At the end of 2017, I became pregnant with my first child. Even with the ups and downs that pregnancy can bring, it was a magical experience that was enhanced greatly by yoga. I immediately joined a prenatal & postnatal yoga teacher training and started learning about how yoga could support my pregnancy, birth, and postnatal health, as well as how I could support other moms on the same journey.
I currently live in Seattle, WA where I work as a yoga teacher. I like to combine many styles of yoga in my classes, stitching together my favorite aspects of each with an emphasis on the breath, mindfulness, alignment-based work, and exhilarating flows.
If you'd like to read more about my journey into teaching yoga, check out this blog post: Reflections of a New Yoga Teacher.
My Teaching Philosophy
At the core of my teaching is one simple idea: yoga is about you. Every person who comes to a yoga mat creates their own definition of yoga, which changes and deepens as they practice. My hope is that every student I teach is empowered to develop a practice that is truly their own.
Yoga is a practice of self awareness. When we think of yoga, most of us think of the physical poses we see in movies and magazines. But that's not what a true yoga practice is about. Instead, it is a practice of learning about your body, your breath, your mind, your reactions to your environment, and how they are all connected. My goal as a yoga teacher is to help my students gain this awareness and empower them to act on it. My classes give students simple tools they can use outside of the yoga studio to continue learning about and balancing their minds and bodies.
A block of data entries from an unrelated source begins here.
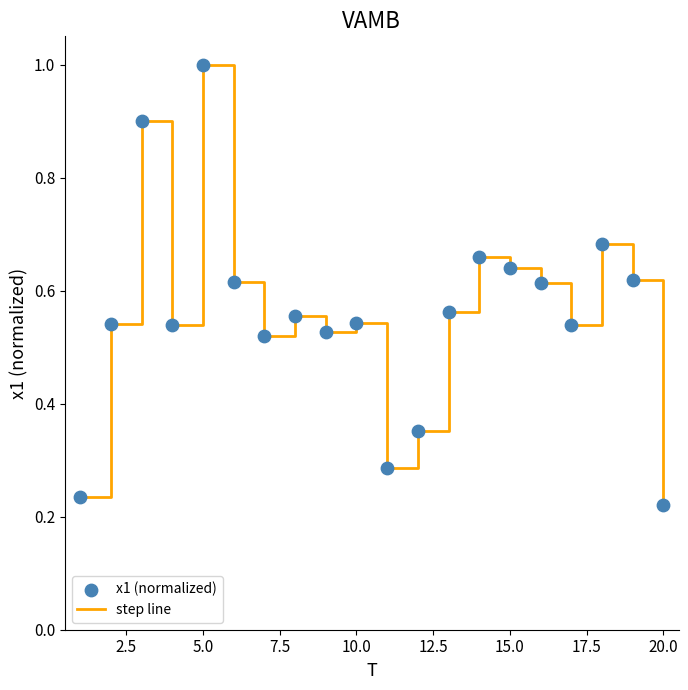

What is the difference between the maximum and minimum values?

0.8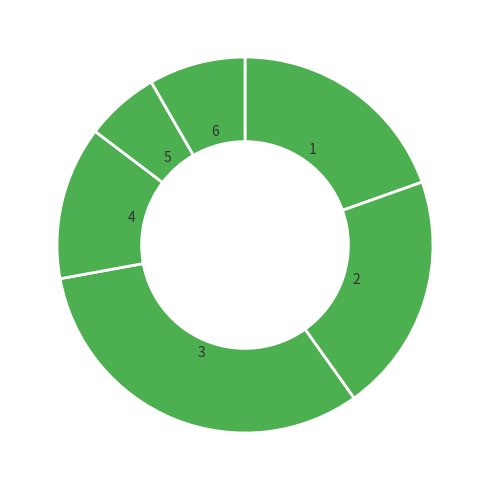

Count the number of slices in the pie.

6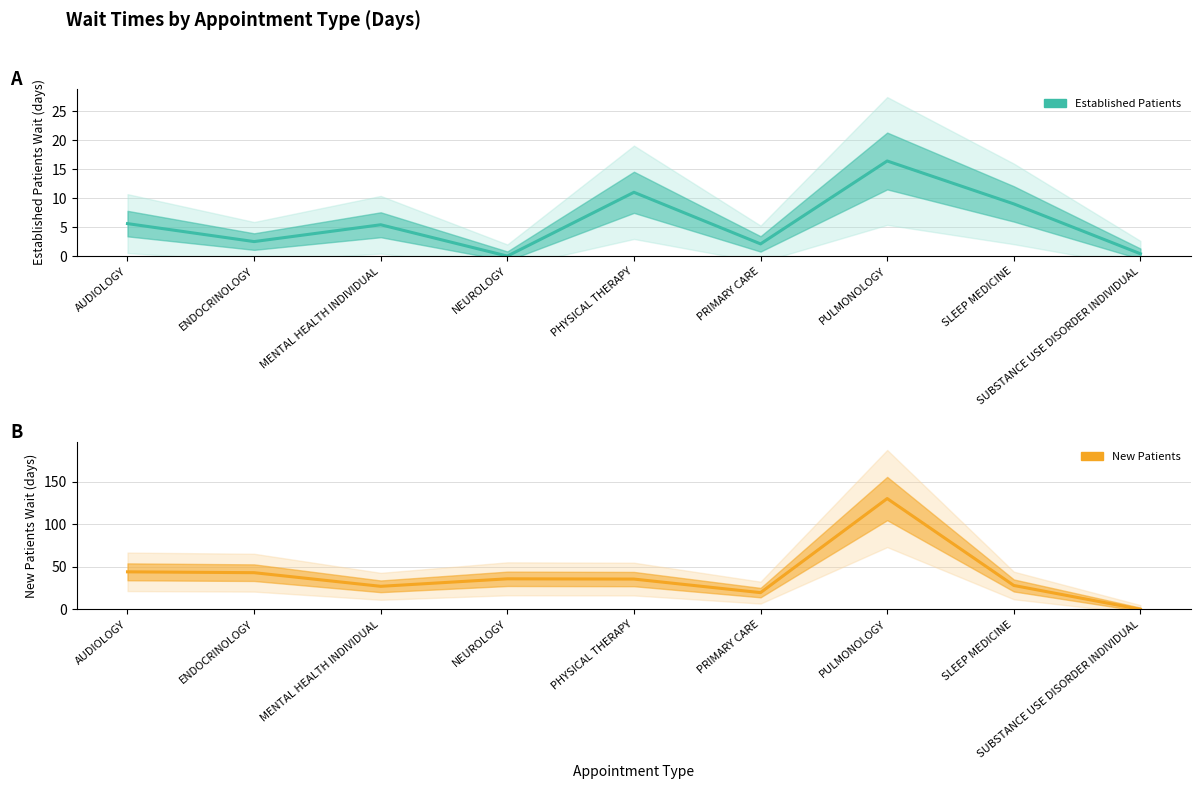

At how many categories does at least one series exceed 54?

1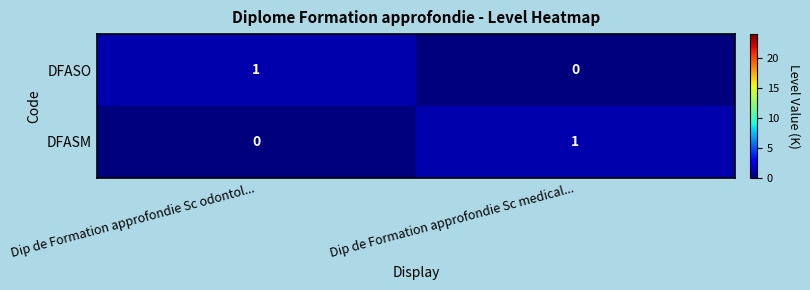

True or false: DFASM has a value of 1 at Dip de Formation approfondie Sc odontol....

False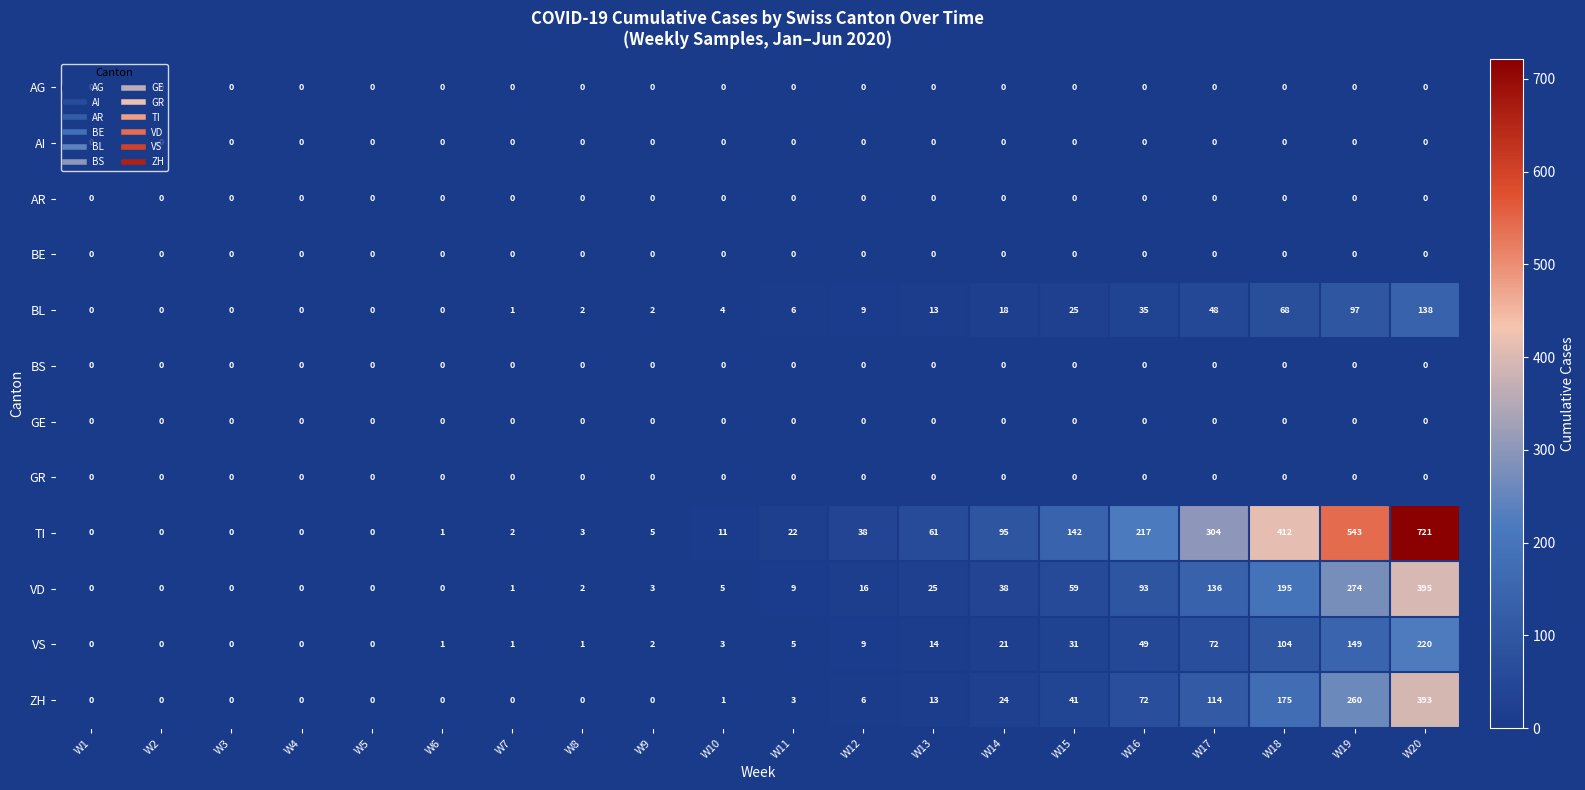

What is the difference between the maximum and second lowest values in the BL series?

138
My other goal is to show my students that yoga is meaningful... but not so serious. It's an incredibly beneficial practice that can help heal the body and restore peace to the mind — but it doesn't need to be taken too seriously. In fact, when you do take it too seriously, you usually hurt yourself or feel inadequate. There are alignment principles that we emphasize in yoga to avoid injury but at the end of the day it's all about you and your body. Each movement and pose should center on how you feel doing the action and how your body likes to move. Remember, yoga is a practice of self awareness, not creating so-called “perfect” or “correct” shapes with your body. Which means there are no physical requirements to do yoga — yoga is truly for every body. One of the most basic principles of yoga is to “start where you are” everyday and in every class. This is how I try to live my life and lead my classes.